Sur la plupart des lignes, les chauffeurs sont divisés en trois classes et passent plus tard mécaniciens. Pendant le trajet, le chauffeur doit se tenir debout auprès de la manivelle de frein ou à côté du régulateur, si le mécanicien est empêché.
En cas de détresse, il doit se porter en arrière sans la moindre hésitation et au pas de course, afin de faire des signaux d'arrêt au moyen de drapeaux pendant le jour, et de lanternes pendant la nuit. Il ne doit remonter sur la machine que s'iI a pu assurer le service des signaux de détresse.
On peut voir par ce qui précède que le chauffeur d'une locomotive doit posséder, outre certaines connaissances spéciales, une santé à toute épreuve, une excellente vue et tout le calme nécessaire en
cas d'accident.
Malgré cela, le chauffeur, dont les appointements sont modiques, dont l'existence est constamment menacée, se trouve exposé, en cas de malheur, s'il réchappe d'un déraillement ou des autres accidents analogues, à toutes les poursuites judiciaires qu'entraîne l'homicide par imprudence.
En France, on s'efforce d'affecter à chaque locomotive un mécanicien qui en devient alors le titulaire et qui, à moins impossibilité, est le seul à la conduire. Pareil système, qui présente de multiples avantages pour le bon entretien de la locomotive n'est pas pratiqué partout à l'étranger. On lui reproche de tirer un mauvais parti de cet engin coûteux qu'est la locomotive puisqu'on doit laisser dormir le capital qu'elle représente pendant tout le temps que le mécanicien ne travaille pas. Les expériences multiples tentées, en France, pour acclimater le système opposé, celui de la banalité, ont confirmé que d'une manière générale il n'était pas recommandable et qu'on devait n'y recourir que dans les cas spéciaux, que nous laisserons de côté, ou dans les périodes de fort trafic où le matériel locomoteur fait défaut.
CONCLUSION
Mécaniciens et chauffeurs en France avaient pour leur locomotive un véritable culte. Ils la flattaient, ils la nettoyaient et la faisaient briller avec amour. Grâce à ces soins probablement dus aussi à la présence de surveillants français dans les dépôts, le matériel possédait une résistance et une durée extraordinaire.

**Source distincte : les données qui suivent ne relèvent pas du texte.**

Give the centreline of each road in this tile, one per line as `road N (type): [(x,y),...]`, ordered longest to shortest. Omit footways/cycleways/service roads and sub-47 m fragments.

Mécaniciens et chauffeurs avaient un métier rude avec la poitrine et le ventre au feu, mais le dos et les reins au froid par le tourbillonnement de l'air avec cette cabine de conduite ouverte sur le tender. Bronchites et autres maux étaient monnaie courante. Chaque journée de travail était longue, dure et physique.

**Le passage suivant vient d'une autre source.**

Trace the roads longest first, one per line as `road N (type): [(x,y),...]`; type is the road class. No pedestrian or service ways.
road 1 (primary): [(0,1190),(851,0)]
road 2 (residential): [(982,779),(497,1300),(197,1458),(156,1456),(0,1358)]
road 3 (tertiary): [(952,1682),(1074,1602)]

En 1942, la visite médicale complète avait lieu tous les 5 ans au-dessous de 40 ans, tous les 3 ans ensuite pour les mécaniciens. Pour les chauffeurs, c'était tous les 7 ans. Si un mécanicien ne répondait plus aux conditions physiques requises (état général, vue, ouïe), il était impitoyablement retiré du service de ligne.
Idem pour l'entretien annuel réglementaire qui portait sur le métier du mécanicien, sa dextérité, mais aussi sur ses connaissances théoriques. Un mécanicien de trains rapides avait en moyenne entre Saint-Rambert-d'Albon et Chalon-sur-Saône un signal et demi par minute à observer, soit 299 signaux en 182 kilomètres. Les chef-mécaniciens étaient intraitables et exigeaient l'excellence.